Various specific early rehabilitation strategies are proposed to decrease functional disabilities in patients with cerebral palsy (CP). These strategies are thought to favour the mechanisms of brain plasticity that take place after brain injury. However, the level of evidence is low. Markers of brain plasticity would favour validation of these rehabilitation programs. In this paper, we consider the study of mu rhythm for this goal by describing the characteristics of mu rhythm in adults and children with typical development, then review the current literature on mu rhythm in CP. Mu rhythm is composed of brain oscillations recorded by electroencephalography (EEG) or magnetoencephalography (MEG) over the sensorimotor areas. The oscillations are characterized by their frequency, topography and modulation. Frequency ranges within the alpha band (∼10Hz, mu alpha) or beta band (∼20Hz, mu beta). Source location analyses suggest that mu alpha reflects somatosensory functions, whereas mu beta reflects motor functions. Event-related desynchronisation (ERD) followed by event-related (re-)synchronisation (ERS) of mu rhythm occur in association with a movement or somatosensory input. Even if the functional role of the different mu rhythm components remains incompletely understood, their maturational trajectory is well described. Increasing age from infancy to adolescence is associated with increasing ERD as well as increasing ERS. A few studies characterised mu rhythm in adolescents with spastic CP and showed atypical patterns of modulation in most of them. The most frequent findings in patients with unilateral CP are decreased ERD and decreased ERS over the central electrodes, but atypical topography may also be found. The patterns of modulations are more variable in bilateral CP. Data in infants and young children with CP are lacking and studies did not address the questions of intra-individual reliability of mu rhythm modulations in patients with CP nor their modification after motor learning. Better characterization of mu rhythm in CP, especially in infants and young children, is warranted before considering this rhythm as a potential neurophysiological marker of brain plasticity.

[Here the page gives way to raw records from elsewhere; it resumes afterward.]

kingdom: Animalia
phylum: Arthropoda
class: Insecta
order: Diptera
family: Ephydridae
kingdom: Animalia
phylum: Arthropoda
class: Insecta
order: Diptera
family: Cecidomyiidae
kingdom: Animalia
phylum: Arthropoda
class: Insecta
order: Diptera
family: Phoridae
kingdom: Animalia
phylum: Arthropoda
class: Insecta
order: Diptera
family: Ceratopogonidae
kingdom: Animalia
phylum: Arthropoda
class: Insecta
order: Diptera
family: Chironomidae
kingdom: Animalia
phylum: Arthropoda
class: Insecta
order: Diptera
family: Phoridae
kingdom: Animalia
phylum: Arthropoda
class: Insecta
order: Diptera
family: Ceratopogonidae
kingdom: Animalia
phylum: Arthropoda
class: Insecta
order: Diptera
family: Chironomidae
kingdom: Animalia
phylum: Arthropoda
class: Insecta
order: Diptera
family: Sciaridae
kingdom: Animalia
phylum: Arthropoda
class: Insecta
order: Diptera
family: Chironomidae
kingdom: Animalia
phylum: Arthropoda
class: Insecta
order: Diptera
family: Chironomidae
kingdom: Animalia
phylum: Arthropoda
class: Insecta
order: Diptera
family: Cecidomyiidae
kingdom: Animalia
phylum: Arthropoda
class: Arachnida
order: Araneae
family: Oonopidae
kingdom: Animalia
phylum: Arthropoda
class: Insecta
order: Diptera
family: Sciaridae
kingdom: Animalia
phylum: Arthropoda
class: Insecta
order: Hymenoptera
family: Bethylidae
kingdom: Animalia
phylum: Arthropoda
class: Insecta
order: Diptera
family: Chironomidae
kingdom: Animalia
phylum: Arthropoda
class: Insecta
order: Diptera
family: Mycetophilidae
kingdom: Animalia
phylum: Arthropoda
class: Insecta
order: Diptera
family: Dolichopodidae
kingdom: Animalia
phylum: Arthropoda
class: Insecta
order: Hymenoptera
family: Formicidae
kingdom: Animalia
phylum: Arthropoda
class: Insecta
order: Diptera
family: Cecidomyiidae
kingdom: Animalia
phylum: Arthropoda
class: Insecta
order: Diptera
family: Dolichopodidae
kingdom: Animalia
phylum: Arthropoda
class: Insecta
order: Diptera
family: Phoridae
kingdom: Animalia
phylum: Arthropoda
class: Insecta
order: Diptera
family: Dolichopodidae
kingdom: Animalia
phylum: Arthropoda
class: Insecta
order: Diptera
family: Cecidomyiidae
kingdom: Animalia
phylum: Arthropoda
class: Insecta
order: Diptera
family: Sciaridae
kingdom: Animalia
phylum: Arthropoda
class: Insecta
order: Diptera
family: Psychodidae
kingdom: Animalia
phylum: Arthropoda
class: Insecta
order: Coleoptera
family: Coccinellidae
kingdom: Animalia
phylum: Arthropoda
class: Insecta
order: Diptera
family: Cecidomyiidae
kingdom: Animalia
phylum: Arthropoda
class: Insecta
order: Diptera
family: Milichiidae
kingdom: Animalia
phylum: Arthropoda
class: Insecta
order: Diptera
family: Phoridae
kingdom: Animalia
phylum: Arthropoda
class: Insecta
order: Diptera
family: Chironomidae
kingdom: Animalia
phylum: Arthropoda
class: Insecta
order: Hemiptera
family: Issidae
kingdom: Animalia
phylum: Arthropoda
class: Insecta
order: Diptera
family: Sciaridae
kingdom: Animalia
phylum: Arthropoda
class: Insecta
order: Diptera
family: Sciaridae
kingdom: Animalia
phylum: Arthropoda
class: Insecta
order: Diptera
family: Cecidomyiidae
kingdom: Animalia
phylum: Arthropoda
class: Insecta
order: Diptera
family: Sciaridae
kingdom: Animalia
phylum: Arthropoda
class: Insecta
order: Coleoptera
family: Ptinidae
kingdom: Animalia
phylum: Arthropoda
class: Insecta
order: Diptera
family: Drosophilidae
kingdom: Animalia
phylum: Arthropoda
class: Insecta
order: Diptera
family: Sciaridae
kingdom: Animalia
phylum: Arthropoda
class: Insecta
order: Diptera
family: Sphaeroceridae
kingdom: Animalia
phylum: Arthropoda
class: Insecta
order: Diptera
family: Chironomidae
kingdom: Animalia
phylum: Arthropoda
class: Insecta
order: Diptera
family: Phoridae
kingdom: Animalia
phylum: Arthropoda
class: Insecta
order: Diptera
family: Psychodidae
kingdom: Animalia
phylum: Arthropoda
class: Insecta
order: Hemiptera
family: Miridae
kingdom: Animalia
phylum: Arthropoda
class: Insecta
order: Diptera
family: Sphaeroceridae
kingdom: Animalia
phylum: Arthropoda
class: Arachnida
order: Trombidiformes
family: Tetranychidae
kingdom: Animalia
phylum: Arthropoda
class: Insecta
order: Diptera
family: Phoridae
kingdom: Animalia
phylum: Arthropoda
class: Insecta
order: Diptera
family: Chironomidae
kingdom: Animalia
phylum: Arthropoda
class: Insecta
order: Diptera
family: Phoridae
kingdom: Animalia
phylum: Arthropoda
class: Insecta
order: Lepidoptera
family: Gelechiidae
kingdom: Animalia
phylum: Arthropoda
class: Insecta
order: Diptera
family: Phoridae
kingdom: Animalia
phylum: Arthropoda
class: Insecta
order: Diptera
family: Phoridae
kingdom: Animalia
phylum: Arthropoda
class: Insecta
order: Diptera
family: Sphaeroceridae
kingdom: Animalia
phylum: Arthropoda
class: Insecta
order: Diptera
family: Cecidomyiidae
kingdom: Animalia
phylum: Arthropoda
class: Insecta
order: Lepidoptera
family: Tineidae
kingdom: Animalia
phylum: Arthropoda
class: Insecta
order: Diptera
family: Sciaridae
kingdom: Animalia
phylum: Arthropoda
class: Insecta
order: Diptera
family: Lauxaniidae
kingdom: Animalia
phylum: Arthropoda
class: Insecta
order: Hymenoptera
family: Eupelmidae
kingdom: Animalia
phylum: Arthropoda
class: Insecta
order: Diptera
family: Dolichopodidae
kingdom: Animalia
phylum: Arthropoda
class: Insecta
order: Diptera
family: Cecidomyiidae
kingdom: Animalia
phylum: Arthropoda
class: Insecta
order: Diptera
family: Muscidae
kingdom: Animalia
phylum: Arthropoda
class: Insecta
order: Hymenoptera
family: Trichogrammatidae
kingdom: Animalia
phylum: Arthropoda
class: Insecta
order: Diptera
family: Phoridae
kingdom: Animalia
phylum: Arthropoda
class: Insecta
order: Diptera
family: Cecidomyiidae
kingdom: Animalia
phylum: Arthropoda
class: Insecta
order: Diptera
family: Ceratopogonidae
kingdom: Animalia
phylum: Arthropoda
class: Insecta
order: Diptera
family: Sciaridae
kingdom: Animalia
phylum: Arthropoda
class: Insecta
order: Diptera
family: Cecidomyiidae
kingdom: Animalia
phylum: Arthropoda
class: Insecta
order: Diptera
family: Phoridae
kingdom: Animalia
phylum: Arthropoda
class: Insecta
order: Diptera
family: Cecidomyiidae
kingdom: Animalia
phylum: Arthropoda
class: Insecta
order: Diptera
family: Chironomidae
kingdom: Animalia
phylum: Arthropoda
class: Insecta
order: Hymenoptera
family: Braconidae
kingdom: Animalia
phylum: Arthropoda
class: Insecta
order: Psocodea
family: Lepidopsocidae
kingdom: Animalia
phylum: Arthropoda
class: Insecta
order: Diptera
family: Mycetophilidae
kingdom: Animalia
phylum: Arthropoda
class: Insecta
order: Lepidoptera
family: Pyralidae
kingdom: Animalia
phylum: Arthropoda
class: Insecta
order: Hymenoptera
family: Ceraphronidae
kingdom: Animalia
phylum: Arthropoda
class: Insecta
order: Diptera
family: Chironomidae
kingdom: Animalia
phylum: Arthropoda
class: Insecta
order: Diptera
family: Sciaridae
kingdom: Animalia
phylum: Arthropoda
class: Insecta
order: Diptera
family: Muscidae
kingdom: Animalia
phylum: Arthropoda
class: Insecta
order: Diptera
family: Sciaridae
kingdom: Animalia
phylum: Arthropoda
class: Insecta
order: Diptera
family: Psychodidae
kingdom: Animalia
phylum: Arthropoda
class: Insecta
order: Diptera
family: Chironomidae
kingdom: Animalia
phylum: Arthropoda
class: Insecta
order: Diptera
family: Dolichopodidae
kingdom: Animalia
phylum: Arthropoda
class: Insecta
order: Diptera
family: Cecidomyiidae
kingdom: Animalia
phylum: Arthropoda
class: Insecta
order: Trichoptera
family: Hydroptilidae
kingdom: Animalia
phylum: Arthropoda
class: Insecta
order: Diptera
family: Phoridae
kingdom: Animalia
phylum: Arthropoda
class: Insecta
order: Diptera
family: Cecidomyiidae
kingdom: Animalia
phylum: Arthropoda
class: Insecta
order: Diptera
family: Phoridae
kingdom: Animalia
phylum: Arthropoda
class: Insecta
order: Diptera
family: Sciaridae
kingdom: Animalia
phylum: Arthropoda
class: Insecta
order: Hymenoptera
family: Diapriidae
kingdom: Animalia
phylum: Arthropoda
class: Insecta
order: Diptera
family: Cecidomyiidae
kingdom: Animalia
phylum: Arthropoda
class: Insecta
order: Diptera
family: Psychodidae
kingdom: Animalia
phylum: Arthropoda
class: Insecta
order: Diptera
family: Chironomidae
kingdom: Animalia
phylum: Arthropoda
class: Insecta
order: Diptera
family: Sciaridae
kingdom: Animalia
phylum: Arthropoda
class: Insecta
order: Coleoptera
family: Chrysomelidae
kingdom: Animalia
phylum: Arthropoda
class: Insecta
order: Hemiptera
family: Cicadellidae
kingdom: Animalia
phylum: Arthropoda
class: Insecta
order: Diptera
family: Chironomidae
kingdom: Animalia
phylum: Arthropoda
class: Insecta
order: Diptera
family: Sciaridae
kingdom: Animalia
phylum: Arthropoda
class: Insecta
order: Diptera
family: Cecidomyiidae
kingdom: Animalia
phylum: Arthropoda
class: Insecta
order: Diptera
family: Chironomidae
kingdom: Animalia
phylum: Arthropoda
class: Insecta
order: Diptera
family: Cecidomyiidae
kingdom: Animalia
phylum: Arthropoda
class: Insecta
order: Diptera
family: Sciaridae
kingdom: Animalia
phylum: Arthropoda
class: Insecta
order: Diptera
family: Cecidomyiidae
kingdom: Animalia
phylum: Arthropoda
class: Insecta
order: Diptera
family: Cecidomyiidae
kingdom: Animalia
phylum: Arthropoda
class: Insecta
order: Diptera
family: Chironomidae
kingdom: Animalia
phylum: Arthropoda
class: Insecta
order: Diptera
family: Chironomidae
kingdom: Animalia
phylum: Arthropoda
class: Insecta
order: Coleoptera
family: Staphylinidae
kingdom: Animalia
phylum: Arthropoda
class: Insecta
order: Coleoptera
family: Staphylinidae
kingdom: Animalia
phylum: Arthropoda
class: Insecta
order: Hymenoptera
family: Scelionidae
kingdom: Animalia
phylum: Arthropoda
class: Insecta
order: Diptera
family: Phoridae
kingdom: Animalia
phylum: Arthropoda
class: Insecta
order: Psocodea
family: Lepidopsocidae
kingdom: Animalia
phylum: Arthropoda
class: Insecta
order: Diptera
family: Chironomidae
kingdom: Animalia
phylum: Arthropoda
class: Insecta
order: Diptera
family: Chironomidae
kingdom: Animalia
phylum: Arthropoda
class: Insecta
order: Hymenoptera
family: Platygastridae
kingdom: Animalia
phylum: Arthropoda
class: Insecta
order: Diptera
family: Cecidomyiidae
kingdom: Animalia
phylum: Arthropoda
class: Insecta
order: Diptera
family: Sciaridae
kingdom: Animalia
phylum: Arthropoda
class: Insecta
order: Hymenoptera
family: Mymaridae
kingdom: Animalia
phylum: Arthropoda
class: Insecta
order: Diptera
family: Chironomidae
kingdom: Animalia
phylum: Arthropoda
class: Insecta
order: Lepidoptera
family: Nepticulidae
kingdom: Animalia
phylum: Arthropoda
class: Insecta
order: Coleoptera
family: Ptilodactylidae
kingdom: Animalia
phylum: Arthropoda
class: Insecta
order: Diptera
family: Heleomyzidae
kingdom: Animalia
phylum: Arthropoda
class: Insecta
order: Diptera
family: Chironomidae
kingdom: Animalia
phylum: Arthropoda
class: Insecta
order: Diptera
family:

人们提出了各种具体的早期康复策略,以减少脑瘫(CP)患者的功能障碍。这些策略被认为有利于脑损伤后发生的脑可塑性机制。然而,证据水平较低。脑可塑性标志物将有助于这些康复计划的验证。在本文中,我们通过描述典型发育的成人和儿童的μ节律特征,考虑为此目的对μ节律进行研究,然后回顾当前关于CP中μ节律的文献。μ节律由脑电图(EEG)或脑磁图(MEG)在感觉运动区域记录的脑振荡组成。这些振荡的特征在于其频率、地形图和调制。频率范围在α波段(约10Hz,μα)或β波段(约20Hz,μβ)内。源定位分析表明,μα反映体感功能,而μβ反映运动功能。μ节律的事件相关去同步化(ERD)随后是事件相关(再)同步化(ERS),与运动或体感输入相关联。即使不同μ节律成分的功能作用仍未完全理解,它们的成熟轨迹也得到了很好的描述。从婴儿期到青春期年龄的增长与ERD增加以及ERS增加相关。一些研究对痉挛性CP青少年的μ节律进行了特征描述,并在大多数研究中显示出非典型的调制模式。单侧CP患者最常见的发现是中央电极上的ERD降低和ERS降低,但也可能发现非典型的地形图。双侧CP中调制模式的变化更大。缺乏CP婴幼儿的数据,研究也未解决CP患者μ节律调制的个体内可靠性问题,也未涉及运动学习后其变化情况。在将这种节律视为脑可塑性的潜在神经生理标志物之前,有必要更好地描述CP中的μ节律,尤其是在婴幼儿中。